Additional References

  1. Wong, DA, AAOS Member Patient Safety Survey: A First Look. AAOS Bulletin, August 2006.
  2. Horwitz, LI, Krumholz, SM, Green, ML, Huot, SJ, Transfers of Patient Care Between House Staff on Internal Medicine Wards: A National Survey. Arch Int Med 2006;166:1173-1177.
  3. Kellogg, KC, Breen, E, Ferzoco, SJ, Zinner, MJ, Ashley, SW, Resistance to Change in Surgical Residency: An Ethnographic Study of Work Hours Reform. J Am Coll Surg 2006;202:630-636.

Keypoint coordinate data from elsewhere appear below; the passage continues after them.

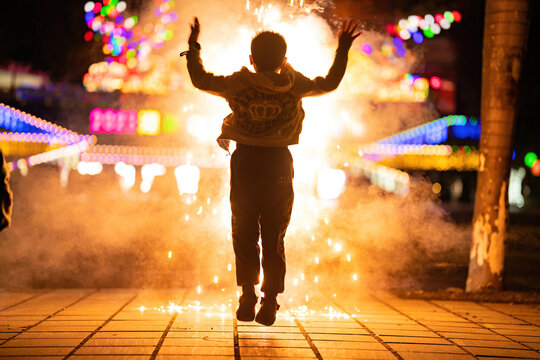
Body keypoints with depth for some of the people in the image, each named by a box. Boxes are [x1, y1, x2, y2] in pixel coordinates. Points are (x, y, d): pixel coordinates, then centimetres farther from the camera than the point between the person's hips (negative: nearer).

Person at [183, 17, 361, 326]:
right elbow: (329, 83, 13)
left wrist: (193, 47, 22)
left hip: (245, 161, -1)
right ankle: (270, 303, 6)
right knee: (274, 237, 8)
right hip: (279, 164, 1)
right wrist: (343, 50, 23)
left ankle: (248, 297, 4)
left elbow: (201, 80, 9)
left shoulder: (238, 84, -3)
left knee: (245, 234, 9)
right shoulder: (294, 86, 0)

  4. VanEaton, EG, Horvath, KD, Lober, WB, Pellegrini, CA, Organizing the Transfer of Patient Care Information: The Development of a Computerized Resident Sign-Out System. Surgery 2004;136:5-13.
  5. Stiles, BM, Reece, TB, Hedrick, TL, Garwood, RA, Hughes, MG, Dubose, JJ, Adams, RB, Schirmer, BD, Sanfey, HA, Sawyer, RG, General Surgery Morning Report: A Competency-Based Conference that Enhances Patient Care and Resident Education. Curr Surg 2006 Nov-Dec;63(6):385-390.
  6. Sidlow, R, Katz-Sidlow, RJ, Using a Computerized Sign-Out System to Improve Physician-Nurse Communication. Jt Comm J Qual Patient Saf 2006 Jan;32(1):32-36.
  7. Joy, S, Benrubi, G, Personal Digital Assistance Use in Florida Obstetrics and Gynecology Residency Programs. South Med J 2004 May;97(5):430-433.